De la misma manera que la ciudad de Alejandría permanece intacta en las páginas de la tetralogía, en estas habitan también los personajes y sucesos —según Durrell, ficticios— que corren por las venas de la ciudad, destinados todos y cada uno de estos a ser descubiertos y diseccionados por el tiempo, el espacio y los distintos puntos de vista, por medio del filo de una pluma impecable. Es con estos tres últimos elementos con los que ha de jugar Durrell para ofrecer una complejidad digna del comportamiento y las acciones del ser humano, promovidas por sentimientos, hechos y distintas perspectivas, así como por engaños y estrategias. Un viaje desde la superficie de los personajes hasta las mismas entrañas de sus apariciones, acciones y relaciones. Un hábil juego de puntos de vista, verdades y mentiras, repartidas a lo largo de las tres primeras novelas (Justine, Balthazar y Mountolive), que no permiten avanzar al tiempo, aunque su lectura conlleve descubrir siempre nuevas realidades que conduzcan lenta y majestuosamente a un desenfrenado estado de consciencia plural. Así, se avanza finalmente en el tiempo con el último tomo, Clea, donde el lector es por fin capaz de comprender las consecuencias de los actos que tienen lugar en los anteriores libros al permitírsele conocer lo venidero.

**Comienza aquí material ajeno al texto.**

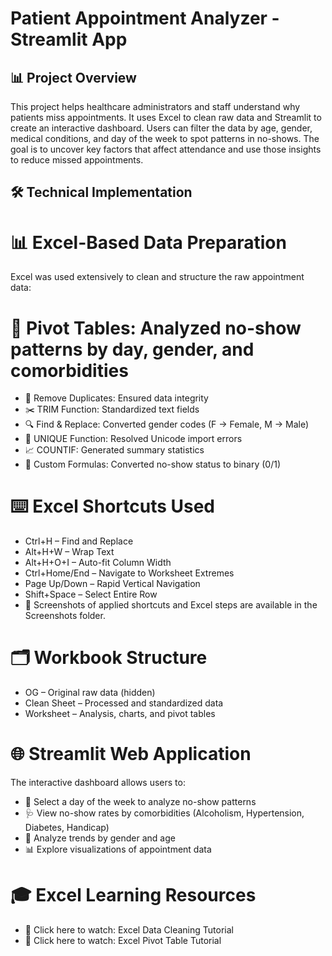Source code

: # Patient Appointment Analyzer - Streamlit App

## 📊 Project Overview
This project helps healthcare administrators and staff understand why patients miss appointments.
It uses Excel to clean raw data and Streamlit to create an interactive dashboard.
Users can filter the data by age, gender, medical conditions, and day of the week to spot patterns in no-shows.
The goal is to uncover key factors that affect attendance and use those insights to reduce missed appointments.
## 🛠️ Technical Implementation

# 📊 Excel-Based Data Preparation
Excel was used extensively to clean and structure the raw appointment data:

# 🔁 Pivot Tables: Analyzed no-show patterns by day, gender, and comorbidities
- 🧹 Remove Duplicates: Ensured data integrity
- ✂️ TRIM Function: Standardized text fields
- 🔍 Find & Replace: Converted gender codes (F → Female, M → Male)
- 🧬 UNIQUE Function: Resolved Unicode import errors
- 📈 COUNTIF: Generated summary statistics
- 🧮 Custom Formulas: Converted no-show status to binary (0/1)

# ⌨️ Excel Shortcuts Used
- Ctrl+H – Find and Replace
- Alt+H+W – Wrap Text
- Alt+H+O+I – Auto-fit Column Width
- Ctrl+Home/End – Navigate to Worksheet Extremes
- Page Up/Down – Rapid Vertical Navigation
- Shift+Space – Select Entire Row
- 📸 Screenshots of applied shortcuts and Excel steps are available in the Screenshots folder.

# 🗂️ Workbook Structure
- OG – Original raw data (hidden)
- Clean Sheet – Processed and standardized data
- Worksheet – Analysis, charts, and pivot tables

# 🌐 Streamlit Web Application
The interactive dashboard allows users to:
- 📅 Select a day of the week to analyze no-show patterns
- 🩺 View no-show rates by comorbidities (Alcoholism, Hypertension, Diabetes, Handicap)
- 👥 Analyze trends by gender and age
- 📊 Explore visualizations of appointment data

# 🎓 Excel Learning Resources
- 📘 Click here to watch: Excel Data Cleaning Tutorial
- 📘 Click here to watch: Excel Pivot Table Tutorial
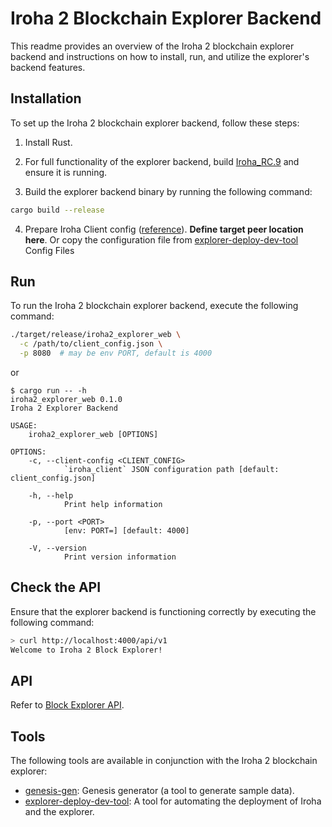 # Iroha 2 Blockchain Explorer Backend

This readme provides an overview of the Iroha 2 blockchain explorer backend and instructions on how to install, run, and utilize the explorer's backend features.

## Installation

To set up the Iroha 2 blockchain explorer backend, follow these steps:

1. Install Rust.
2. For full functionality of the explorer backend, build [Iroha_RC.9](https://github.com/hyperledger/iroha/tree/ea45b5053018acd48340024800786ff5a3d0904d) and ensure it is running.

3. Build the explorer backend binary by running the following command:

```bash
cargo build --release 
```

4. Prepare Iroha Client config ([reference](https://github.com/hyperledger/iroha/blob/ea45b5053018acd48340024800786ff5a3d0904d/docs/source/references/config.md)). **Define target peer location here**.
Or copy the configuration file from  [explorer-deploy-dev-tool](https://github.com/0x009922/explorer-deploy-dev-tool) Config Files

## Run

To run the Iroha 2 blockchain explorer backend, execute the following command:

```bash
./target/release/iroha2_explorer_web \
  -c /path/to/client_config.json \
  -p 8080  # may be env PORT, default is 4000
```

or


```
$ cargo run -- -h
iroha2_explorer_web 0.1.0
Iroha 2 Explorer Backend

USAGE:
    iroha2_explorer_web [OPTIONS]

OPTIONS:
    -c, --client-config <CLIENT_CONFIG>
            `iroha_client` JSON configuration path [default: client_config.json]

    -h, --help
            Print help information

    -p, --port <PORT>
            [env: PORT=] [default: 4000]

    -V, --version
            Print version information
```


## Check the API

Ensure that the explorer backend is functioning correctly by executing the following command:

```bash
> curl http://localhost:4000/api/v1
Welcome to Iroha 2 Block Explorer!
```

## API

Refer to [Block Explorer API](api.md).


## Tools

The following tools are available in conjunction with the Iroha 2 blockchain explorer:

- [genesis-gen](./tools/genesis-gen/README.md): Genesis generator (a tool to generate sample data).
- [explorer-deploy-dev-tool](https://github.com/0x009922/explorer-deploy-dev-tool): A tool for automating the deployment of Iroha and the explorer.


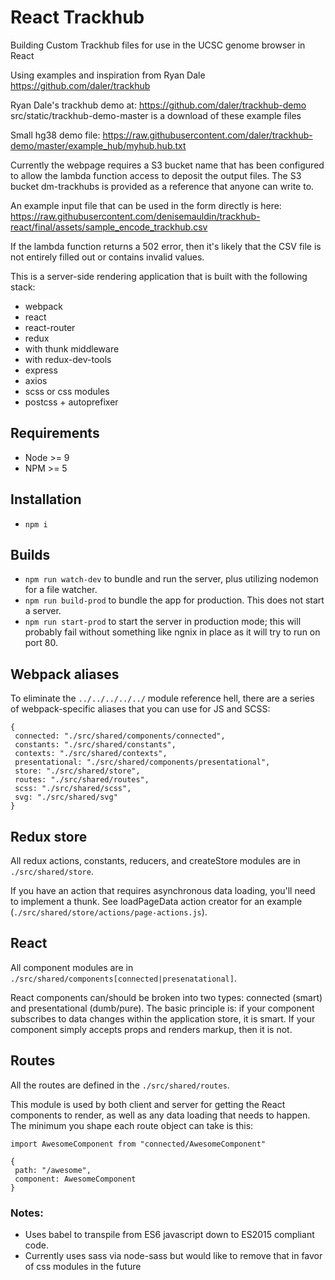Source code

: # React Trackhub

Building Custom Trackhub files for use in the UCSC genome browser in React

Using examples and inspiration from Ryan Dale
https://github.com/daler/trackhub

Ryan Dale's trackhub demo at:
https://github.com/daler/trackhub-demo
src/static/trackhub-demo-master is a download of these example files

Small hg38 demo file:
https://raw.githubusercontent.com/daler/trackhub-demo/master/example_hub/myhub.hub.txt

Currently the webpage requires a S3 bucket name that has been configured to allow the lambda function access to deposit the output files.  The S3 bucket dm-trackhubs is provided as a reference that anyone can write to.

An example input file that can be used in the form directly is here: https://raw.githubusercontent.com/denisemauldin/trackhub-react/final/assets/sample_encode_trackhub.csv

If the lambda function returns a 502 error, then it's likely that the CSV file is not entirely filled out or contains invalid values.


This is a server-side rendering application that is built with the following stack:
* webpack
* react
* react-router
* redux
 * with thunk middleware
 * with redux-dev-tools
* express
* axios
* scss or css modules
* postcss + autoprefixer

## Requirements

* Node >= 9
* NPM >= 5

## Installation

* `npm i`

## Builds

* `npm run watch-dev` to bundle and run the server, plus utilizing nodemon for a file watcher.
* `npm run build-prod` to bundle the app for production. This does not start a server.
 * `npm run start-prod` to start the server in production mode; this will probably fail without something like ngnix in place as it will try to run on port 80.

## Webpack aliases

To eliminate the `../../../../../` module reference hell, there are a series of webpack-specific aliases that you can use for JS and SCSS:

```
{
 connected: "./src/shared/components/connected",
 constants: "./src/shared/constants",
 contexts: "./src/shared/contexts",
 presentational: "./src/shared/components/presentational",
 store: "./src/shared/store",
 routes: "./src/shared/routes",
 scss: "./src/shared/scss",
 svg: "./src/shared/svg"
}
```

## Redux store

All redux actions, constants, reducers, and createStore modules are in `./src/shared/store`.

If you have an action that requires asynchronous data loading, you'll need to implement a thunk. See loadPageData action creator for an example (`./src/shared/store/actions/page-actions.js`).

## React

All component modules are in `./src/shared/components[connected|presenatational]`.

React components can/should be broken into two types: connected (smart) and presentational (dumb/pure). The basic principle is: if your component subscribes to data changes within the application store, it is smart. If your component simply accepts props and renders markup, then it is not.

## Routes

All the routes are defined in the `./src/shared/routes`.

This module is used by both client and server for getting the React components to render, as well as any data loading that needs to happen. The minimum you shape each route object can take is this:
```
import AwesomeComponent from "connected/AwesomeComponent"

{
 path: "/awesome",
 component: AwesomeComponent
}
```

### Notes:

* Uses babel to transpile from ES6 javascript down to ES2015 compliant code.
* Currently uses sass via node-sass but would like to remove that in favor of css modules in the future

A fin de cuentas, todo es relativo, como nos quiere demostrar Durrell. Nada es absolutamente real o verdadero en su totalidad, por mucho que individualmente lo veamos así y por tanto ningún punto de vista es completamente fiable, tan solo la ciudad y la pasión de sus personajes son verdaderas. Y todo ello se desplegará a través de una narración brillante y de la creación de unos personajes que se irán desarrollando desde las perspectivas que unos tienen sobre los otros, tejiendo los hilos argumentales y personales de cada uno de estos de manera laberíntica, hasta llegar a un núcleo en donde por fin se es capaz de ver lo acontecido con claridad. Si, por lo general, estamos acostumbrados a leer de manera lineal y ordenada, estas novelas, por contra, siguen una estructura de eje circular en la que avanzaremos hacia el interior de la circunferencia a medida que leamos, nunca hacia delante o hacia la expansión, sino hacia el interior de cada uno de los personajes, que de esta manera nos descubrirán los motivos y consecuencias de sus acciones.

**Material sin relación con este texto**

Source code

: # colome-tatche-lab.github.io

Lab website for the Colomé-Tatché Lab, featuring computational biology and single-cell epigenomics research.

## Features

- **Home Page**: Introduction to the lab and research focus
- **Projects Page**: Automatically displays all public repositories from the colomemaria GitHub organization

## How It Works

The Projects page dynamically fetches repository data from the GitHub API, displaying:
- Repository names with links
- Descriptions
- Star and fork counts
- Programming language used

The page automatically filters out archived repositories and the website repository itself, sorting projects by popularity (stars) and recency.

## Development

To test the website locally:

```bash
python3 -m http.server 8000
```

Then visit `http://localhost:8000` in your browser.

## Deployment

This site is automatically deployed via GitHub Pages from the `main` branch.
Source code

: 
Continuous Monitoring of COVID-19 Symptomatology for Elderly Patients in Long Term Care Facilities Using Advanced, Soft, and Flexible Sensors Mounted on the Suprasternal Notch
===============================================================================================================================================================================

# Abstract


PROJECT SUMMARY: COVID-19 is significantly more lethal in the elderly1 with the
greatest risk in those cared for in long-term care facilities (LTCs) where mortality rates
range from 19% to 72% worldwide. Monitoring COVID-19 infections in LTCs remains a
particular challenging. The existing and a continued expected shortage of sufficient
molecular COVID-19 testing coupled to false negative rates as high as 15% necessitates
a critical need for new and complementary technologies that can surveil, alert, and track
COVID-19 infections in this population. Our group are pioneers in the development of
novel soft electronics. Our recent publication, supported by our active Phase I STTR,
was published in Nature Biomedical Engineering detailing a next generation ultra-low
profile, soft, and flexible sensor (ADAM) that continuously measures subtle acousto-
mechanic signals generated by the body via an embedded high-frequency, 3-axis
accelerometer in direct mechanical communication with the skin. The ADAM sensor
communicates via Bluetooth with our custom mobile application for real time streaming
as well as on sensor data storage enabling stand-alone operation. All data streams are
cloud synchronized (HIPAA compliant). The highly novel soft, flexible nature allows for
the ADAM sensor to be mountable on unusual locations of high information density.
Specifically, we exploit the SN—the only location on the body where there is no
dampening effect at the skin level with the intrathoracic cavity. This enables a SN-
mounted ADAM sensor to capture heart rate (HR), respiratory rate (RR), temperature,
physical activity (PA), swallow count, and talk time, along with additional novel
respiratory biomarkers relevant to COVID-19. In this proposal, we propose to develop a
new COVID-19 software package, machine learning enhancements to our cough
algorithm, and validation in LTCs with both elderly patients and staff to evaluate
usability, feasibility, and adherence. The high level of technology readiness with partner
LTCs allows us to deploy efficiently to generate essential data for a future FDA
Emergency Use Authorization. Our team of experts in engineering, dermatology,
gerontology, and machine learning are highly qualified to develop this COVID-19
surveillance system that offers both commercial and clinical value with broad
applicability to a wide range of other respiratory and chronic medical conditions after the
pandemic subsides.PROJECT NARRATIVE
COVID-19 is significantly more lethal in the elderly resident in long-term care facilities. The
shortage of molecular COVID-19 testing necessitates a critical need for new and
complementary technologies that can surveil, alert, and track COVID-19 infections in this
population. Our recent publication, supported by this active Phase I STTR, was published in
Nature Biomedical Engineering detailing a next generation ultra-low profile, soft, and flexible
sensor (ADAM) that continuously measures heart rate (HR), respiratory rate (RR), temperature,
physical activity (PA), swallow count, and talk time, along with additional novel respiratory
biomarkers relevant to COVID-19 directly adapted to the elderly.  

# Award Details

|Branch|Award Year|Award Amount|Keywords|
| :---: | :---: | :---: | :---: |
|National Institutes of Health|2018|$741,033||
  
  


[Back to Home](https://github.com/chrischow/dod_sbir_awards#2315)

El grand style que consagró a Lawrence Durrell como uno de los grandes escritores del siglo XX reluce en las páginas de estas obras en cada párrafo, ofreciendo al lector imágenes tan desgarradoramente hermosas como desoladoras, a través de un discurso de pasión, desamor, ideales, miedo, intereses y política, que arrasa violentamente con la inocencia de quien se enfrenta al texto. Lástima que no sea tres veces más largo, escribió Henry Miller, gran amigo de Durrell, sobre las novelas. Y no le faltaba razón. Aunque tampoco a mi profesor, ya que todos aquellos que aún no hayan tenido el placer o la ocurrencia de sumergirse en estas novelas, son inconscientes afortunados a quienes envidiamos los que sí las hemos leído.